Summer jobs were either for spending money or educational expenses. Spending money has changed as a concept. When I grew up, “having fun” for a teenager was synonymous with getting out of the house. Now it’s just as likely to mean holing up in your bedroom with friends and your TV, chatting with them via social media, or making new friends around the globe through online gaming.
As to summer jobs to pay for education, that’s become a joke. My summer employment provided about half the cost of my college education. When my son took his first summer job, I tried promoting a strong college savings program. Some simple arithmetic made me realize that everything he could save all summer wouldn’t cover his student activity fees, much less make any dent in his tuition. If a student is paying all or part of his educational costs now, it’s by working year-round. The rest just graduate with a huge debt.

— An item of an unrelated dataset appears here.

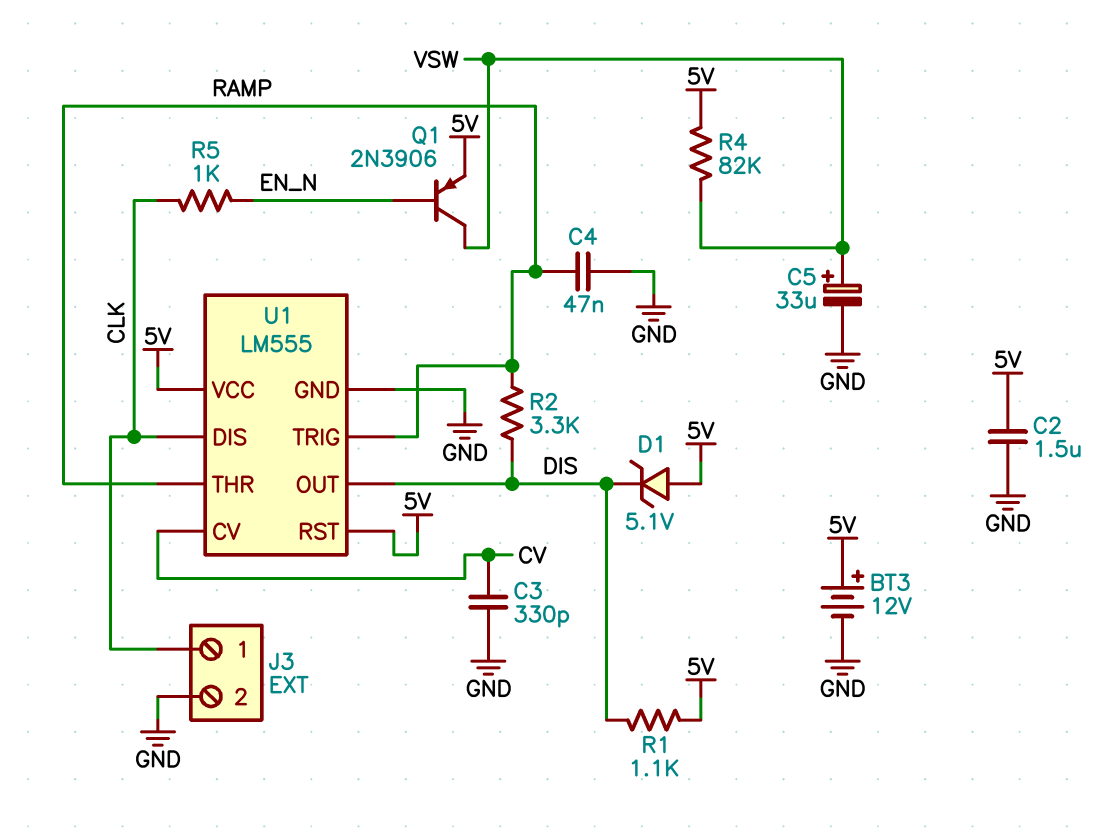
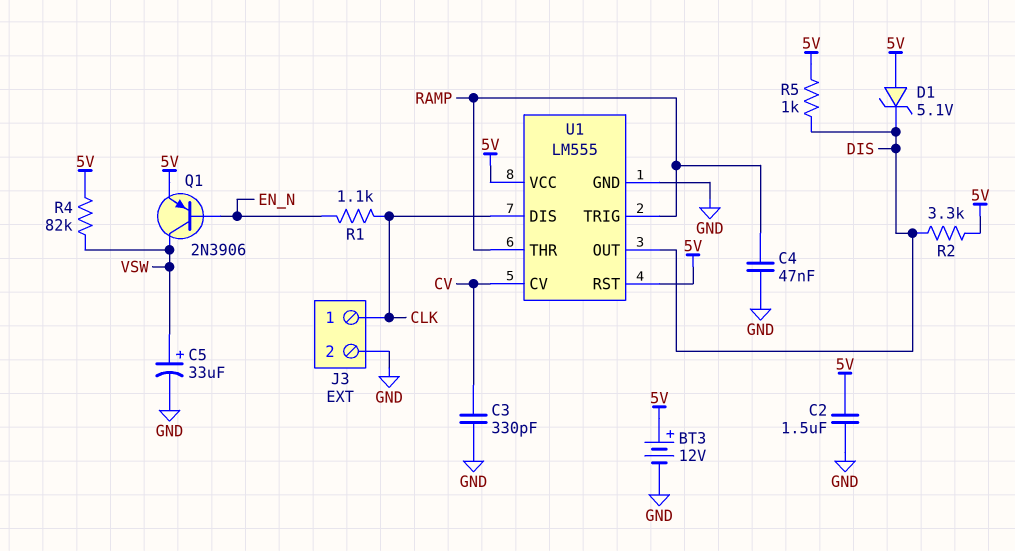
R1: 1.1k (5V, DIS) -> 1.1k (CLK, EN_N)
R2: 3.3k (DIS, RAMP) -> 3.3k (5V, DIS)
R5: 1k (CLK, EN_N) -> 1k (5V, DIS)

So, like most “sudden” demographic shifts, this one turns out to have many reasons. A shift in the full-time workforce, fewer entry-level or temporary positions, greater accessibility to resume-building alternatives, recreational options, lower travel costs and educational expenses that render summer income moot; all play a part.
How does this affect small business? Our paradigm when hiring for entry-level positions has changed. I hear it from owners on a regular basis. “He (or she) is twenty-something years old. By this time he should know that you have to show up on time, are expected to put in a full day’s work, and can’t ask for time off after only a few weeks on the job.”
Well, maybe he should know, but he doesn’t. Increasingly, an employee’s first job after college is his first job…period. Small business has always been the basic training ground for careers. Now it is the training program for work. Large corporations can afford to put new employees through extensive orientation on work habits and job expectations. Small business usually needs them to be productive from the first day.
If you can’t invest in basic training, look at that resume carefully for how the summers were spent. If there is a job or other structured activity, don’t just check it off. Find out what the prospective employee did, whether he stayed for the expected period, how he left and what he learned. It can save a lot of frustration for both parties.